╭──
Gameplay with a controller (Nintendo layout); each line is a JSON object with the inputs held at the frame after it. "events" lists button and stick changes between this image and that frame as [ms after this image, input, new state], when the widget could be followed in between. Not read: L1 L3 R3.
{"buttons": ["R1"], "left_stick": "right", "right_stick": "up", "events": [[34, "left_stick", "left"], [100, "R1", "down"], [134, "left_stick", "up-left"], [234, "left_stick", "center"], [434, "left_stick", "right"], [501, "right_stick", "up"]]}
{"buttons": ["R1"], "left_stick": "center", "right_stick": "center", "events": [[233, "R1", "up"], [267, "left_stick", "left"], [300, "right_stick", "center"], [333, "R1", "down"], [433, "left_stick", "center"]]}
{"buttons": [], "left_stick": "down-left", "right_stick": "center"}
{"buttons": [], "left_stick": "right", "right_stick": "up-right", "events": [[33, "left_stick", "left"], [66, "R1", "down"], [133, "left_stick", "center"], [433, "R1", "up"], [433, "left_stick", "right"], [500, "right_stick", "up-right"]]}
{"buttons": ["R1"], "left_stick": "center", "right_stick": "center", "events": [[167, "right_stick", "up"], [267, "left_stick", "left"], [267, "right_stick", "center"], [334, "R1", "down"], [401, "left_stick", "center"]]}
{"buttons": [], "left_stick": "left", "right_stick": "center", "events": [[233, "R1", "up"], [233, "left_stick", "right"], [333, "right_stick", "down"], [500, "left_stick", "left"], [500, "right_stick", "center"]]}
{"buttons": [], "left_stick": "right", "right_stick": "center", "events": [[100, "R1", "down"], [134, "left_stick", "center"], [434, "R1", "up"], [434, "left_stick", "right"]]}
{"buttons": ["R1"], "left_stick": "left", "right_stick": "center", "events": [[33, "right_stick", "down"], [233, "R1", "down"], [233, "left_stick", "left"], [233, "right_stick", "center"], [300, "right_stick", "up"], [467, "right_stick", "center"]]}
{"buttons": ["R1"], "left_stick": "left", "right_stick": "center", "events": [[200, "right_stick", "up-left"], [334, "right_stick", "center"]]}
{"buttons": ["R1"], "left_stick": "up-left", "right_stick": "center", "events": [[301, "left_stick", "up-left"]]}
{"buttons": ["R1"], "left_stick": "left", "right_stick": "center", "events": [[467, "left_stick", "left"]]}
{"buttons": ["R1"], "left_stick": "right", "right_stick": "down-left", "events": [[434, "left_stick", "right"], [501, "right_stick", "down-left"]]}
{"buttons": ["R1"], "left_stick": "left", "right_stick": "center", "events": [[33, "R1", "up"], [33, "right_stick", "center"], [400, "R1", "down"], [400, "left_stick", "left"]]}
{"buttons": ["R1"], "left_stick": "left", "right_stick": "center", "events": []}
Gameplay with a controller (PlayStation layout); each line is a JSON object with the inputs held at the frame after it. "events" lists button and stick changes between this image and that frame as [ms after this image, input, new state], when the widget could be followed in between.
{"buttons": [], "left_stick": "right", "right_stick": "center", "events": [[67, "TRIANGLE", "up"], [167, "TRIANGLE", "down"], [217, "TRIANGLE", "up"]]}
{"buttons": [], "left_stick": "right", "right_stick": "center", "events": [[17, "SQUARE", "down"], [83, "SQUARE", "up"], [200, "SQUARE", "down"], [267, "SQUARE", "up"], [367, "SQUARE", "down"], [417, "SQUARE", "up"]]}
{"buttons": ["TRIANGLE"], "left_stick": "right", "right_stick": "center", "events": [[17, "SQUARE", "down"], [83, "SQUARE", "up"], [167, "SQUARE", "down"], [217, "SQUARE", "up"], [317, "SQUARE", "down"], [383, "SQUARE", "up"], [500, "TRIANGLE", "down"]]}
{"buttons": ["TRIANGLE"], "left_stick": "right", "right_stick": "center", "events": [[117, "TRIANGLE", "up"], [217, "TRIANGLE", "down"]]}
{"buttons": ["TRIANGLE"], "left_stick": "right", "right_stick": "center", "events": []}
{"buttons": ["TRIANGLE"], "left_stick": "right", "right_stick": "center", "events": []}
╰──
◆ Exercise prompt
Give back the entire listing, line for line, exactly as it stands.

◆ Answer to this exercise
Gameplay with a controller (Nintendo layout); each line is a JSON object with the inputs held at the frame after it. "events" lists button and stick changes between this image and that frame as [ms after this image, input, new state], when the widget could be followed in between. Not read: L1 L3 R3.
{"buttons": ["R1"], "left_stick": "right", "right_stick": "up", "events": [[34, "left_stick", "left"], [100, "R1", "down"], [134, "left_stick", "up-left"], [234, "left_stick", "center"], [434, "left_stick", "right"], [501, "right_stick", "up"]]}
{"buttons": ["R1"], "left_stick": "center", "right_stick": "center", "events": [[233, "R1", "up"], [267, "left_stick", "left"], [300, "right_stick", "center"], [333, "R1", "down"], [433, "left_stick", "center"]]}
{"buttons": [], "left_stick": "down-left", "right_stick": "center"}
{"buttons": [], "left_stick": "right", "right_stick": "up-right", "events": [[33, "left_stick", "left"], [66, "R1", "down"], [133, "left_stick", "center"], [433, "R1", "up"], [433, "left_stick", "right"], [500, "right_stick", "up-right"]]}
{"buttons": ["R1"], "left_stick": "center", "right_stick": "center", "events": [[167, "right_stick", "up"], [267, "left_stick", "left"], [267, "right_stick", "center"], [334, "R1", "down"], [401, "left_stick", "center"]]}
{"buttons": [], "left_stick": "left", "right_stick": "center", "events": [[233, "R1", "up"], [233, "left_stick", "right"], [333, "right_stick", "down"], [500, "left_stick", "left"], [500, "right_stick", "center"]]}
{"buttons": [], "left_stick": "right", "right_stick": "center", "events": [[100, "R1", "down"], [134, "left_stick", "center"], [434, "R1", "up"], [434, "left_stick", "right"]]}
{"buttons": ["R1"], "left_stick": "left", "right_stick": "center", "events": [[33, "right_stick", "down"], [233, "R1", "down"], [233, "left_stick", "left"], [233, "right_stick", "center"], [300, "right_stick", "up"], [467, "right_stick", "center"]]}
{"buttons": ["R1"], "left_stick": "left", "right_stick": "center", "events": [[200, "right_stick", "up-left"], [334, "right_stick", "center"]]}
{"buttons": ["R1"], "left_stick": "up-left", "right_stick": "center", "events": [[301, "left_stick", "up-left"]]}
{"buttons": ["R1"], "left_stick": "left", "right_stick": "center", "events": [[467, "left_stick", "left"]]}
{"buttons": ["R1"], "left_stick": "right", "right_stick": "down-left", "events": [[434, "left_stick", "right"], [501, "right_stick", "down-left"]]}
{"buttons": ["R1"], "left_stick": "left", "right_stick": "center", "events": [[33, "R1", "up"], [33, "right_stick", "center"], [400, "R1", "down"], [400, "left_stick", "left"]]}
{"buttons": ["R1"], "left_stick": "left", "right_stick": "center", "events": []}
Gameplay with a controller (PlayStation layout); each line is a JSON object with the inputs held at the frame after it. "events" lists button and stick changes between this image and that frame as [ms after this image, input, new state], when the widget could be followed in between.
{"buttons": [], "left_stick": "right", "right_stick": "center", "events": [[67, "TRIANGLE", "up"], [167, "TRIANGLE", "down"], [217, "TRIANGLE", "up"]]}
{"buttons": [], "left_stick": "right", "right_stick": "center", "events": [[17, "SQUARE", "down"], [83, "SQUARE", "up"], [200, "SQUARE", "down"], [267, "SQUARE", "up"], [367, "SQUARE", "down"], [417, "SQUARE", "up"]]}
{"buttons": ["TRIANGLE"], "left_stick": "right", "right_stick": "center", "events": [[17, "SQUARE", "down"], [83, "SQUARE", "up"], [167, "SQUARE", "down"], [217, "SQUARE", "up"], [317, "SQUARE", "down"], [383, "SQUARE", "up"], [500, "TRIANGLE", "down"]]}
{"buttons": ["TRIANGLE"], "left_stick": "right", "right_stick": "center", "events": [[117, "TRIANGLE", "up"], [217, "TRIANGLE", "down"]]}
{"buttons": ["TRIANGLE"], "left_stick": "right", "right_stick": "center", "events": []}
{"buttons": ["TRIANGLE"], "left_stick": "right", "right_stick": "center", "events": []}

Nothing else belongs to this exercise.